Scott Reflects on the Project
There were multiple “hallelujah moments” while embarking on this project, and they tended to coincide with obstacles. My biggest realization had to do with my tendency to see the chapbooks as too precious. It was difficult for me to get the project started because I kept feeling like the students were not ready. What this really amounted to, I realized, was my own faulty expectations for how good the first books needed to look. Of course, part of the artistic process is taking risks—trying, failing, but learning the whole time. Students need this. Maybe more than anything else. So much of their experience in school revolves around “getting it right.” To fail has drastic consequences for grades, grade point averages, academic standing, and even self-conception. To be invested in an artistic process means to be open to trying techniques, to developing skills, and to knowing that not everything will work out.
Another realization dealt with the way students approached making visual work. Interestingly, although many of them cannot draw well, they tend to want to draw everything. It took repeated conversations, many of them on a 1-1 basis, to get students to consider other approaches, like making templates, using stencils and tracing. Practically speaking, this resistance meant that I had to spend more time in class getting them to practice techniques, which had very real consequences for my curriculum overall. Happily, many students saw improvement in their work. As they put together their covers for Book #2, I saw more thoughtful approaches to incorporating visuals and exploring the relationship between images and text.

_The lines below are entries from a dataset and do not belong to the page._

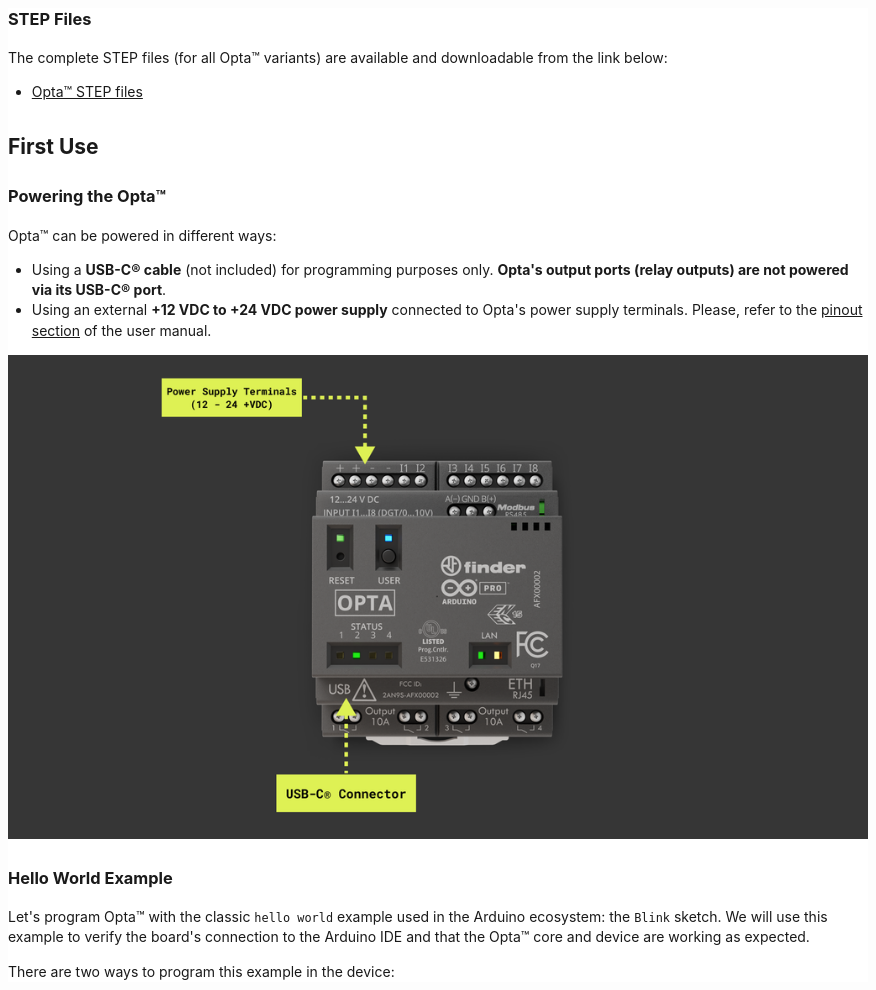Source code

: ### STEP Files

The complete STEP files (for all Opta™ variants) are available and downloadable from the link below:

- [Opta™ STEP files](../../downloads/AFX00001-AFX00002-AFX00003-step.zip)  

## First Use

### Powering the Opta™

Opta™ can be powered in different ways:

- Using a **USB-C® cable** (not included) for programming purposes only. **Opta's output ports (relay outputs) are not powered via its USB-C® port**.
- Using an external **+12 VDC to +24 VDC power supply** connected to Opta's power supply terminals. Please, refer to the [pinout section](#pinout) of the user manual.

![Different ways to power Opta™ devices](assets/user-manual_5.png)

### Hello World Example

Let's program Opta™ with the classic `hello world` example used in the Arduino ecosystem: the `Blink` sketch. We will use this example to verify the board's connection to the Arduino IDE and that the Opta™ core and device are working as expected.

There are two ways to program this example in the device:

Bringing the project to a close proved to be a bit harder than I expected. Due to the ongoing, creative nature of the work, I struggled with setting a hard due date, and when I did establish due dates for a specific number of pages to be completed, there were always students who failed to meet those deadlines. Part of the issue was that this project was just one part of the class, which also included reading novels, engaging in activities around those novels, and working on writing. If I do this project again, I know I will have to be much more ruthless about what I remove from my curriculum.